=== Exercise brief ===
Count the lines below that contain the string "SOFTWARE", matching case exactly, and give only the number.

=== Data provided ===
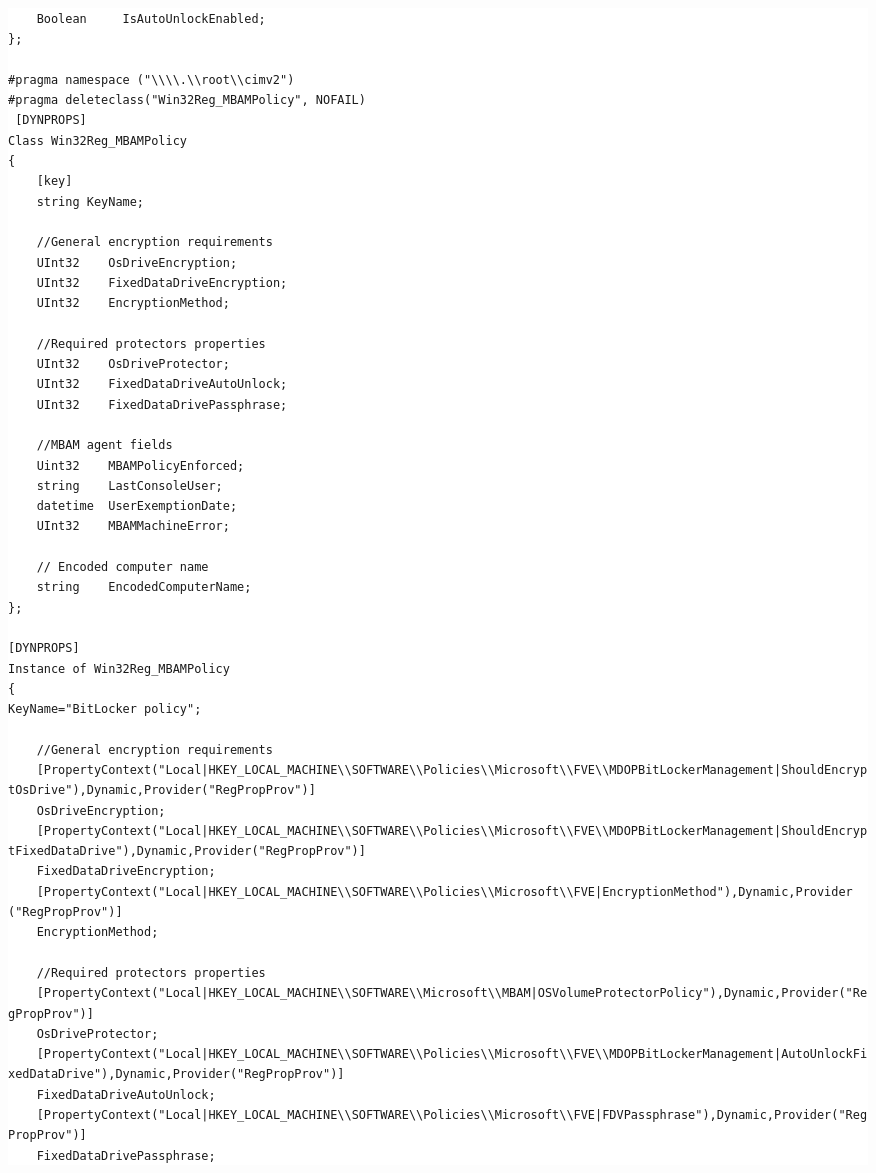         Boolean     IsAutoUnlockEnabled;
    };

    #pragma namespace ("\\\\.\\root\\cimv2")
    #pragma deleteclass("Win32Reg_MBAMPolicy", NOFAIL)
     [DYNPROPS]
    Class Win32Reg_MBAMPolicy
    {
        [key]
        string KeyName;
        
        //General encryption requirements
        UInt32    OsDriveEncryption;
        UInt32    FixedDataDriveEncryption;
        UInt32    EncryptionMethod;

        //Required protectors properties
        UInt32    OsDriveProtector;
        UInt32    FixedDataDriveAutoUnlock;
        UInt32    FixedDataDrivePassphrase;

        //MBAM agent fields
        Uint32    MBAMPolicyEnforced;
        string    LastConsoleUser;
        datetime  UserExemptionDate;
        UInt32    MBAMMachineError;

        // Encoded computer name
        string    EncodedComputerName;
    };

    [DYNPROPS]
    Instance of Win32Reg_MBAMPolicy
    {
    KeyName="BitLocker policy";
        
        //General encryption requirements
        [PropertyContext("Local|HKEY_LOCAL_MACHINE\\SOFTWARE\\Policies\\Microsoft\\FVE\\MDOPBitLockerManagement|ShouldEncryptOsDrive"),Dynamic,Provider("RegPropProv")]
        OsDriveEncryption;
        [PropertyContext("Local|HKEY_LOCAL_MACHINE\\SOFTWARE\\Policies\\Microsoft\\FVE\\MDOPBitLockerManagement|ShouldEncryptFixedDataDrive"),Dynamic,Provider("RegPropProv")]
        FixedDataDriveEncryption;
        [PropertyContext("Local|HKEY_LOCAL_MACHINE\\SOFTWARE\\Policies\\Microsoft\\FVE|EncryptionMethod"),Dynamic,Provider("RegPropProv")]
        EncryptionMethod;
        
        //Required protectors properties
        [PropertyContext("Local|HKEY_LOCAL_MACHINE\\SOFTWARE\\Microsoft\\MBAM|OSVolumeProtectorPolicy"),Dynamic,Provider("RegPropProv")]
        OsDriveProtector;
        [PropertyContext("Local|HKEY_LOCAL_MACHINE\\SOFTWARE\\Policies\\Microsoft\\FVE\\MDOPBitLockerManagement|AutoUnlockFixedDataDrive"),Dynamic,Provider("RegPropProv")]
        FixedDataDriveAutoUnlock;
        [PropertyContext("Local|HKEY_LOCAL_MACHINE\\SOFTWARE\\Policies\\Microsoft\\FVE|FDVPassphrase"),Dynamic,Provider("RegPropProv")]
        FixedDataDrivePassphrase;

=== Solution for this task ===
6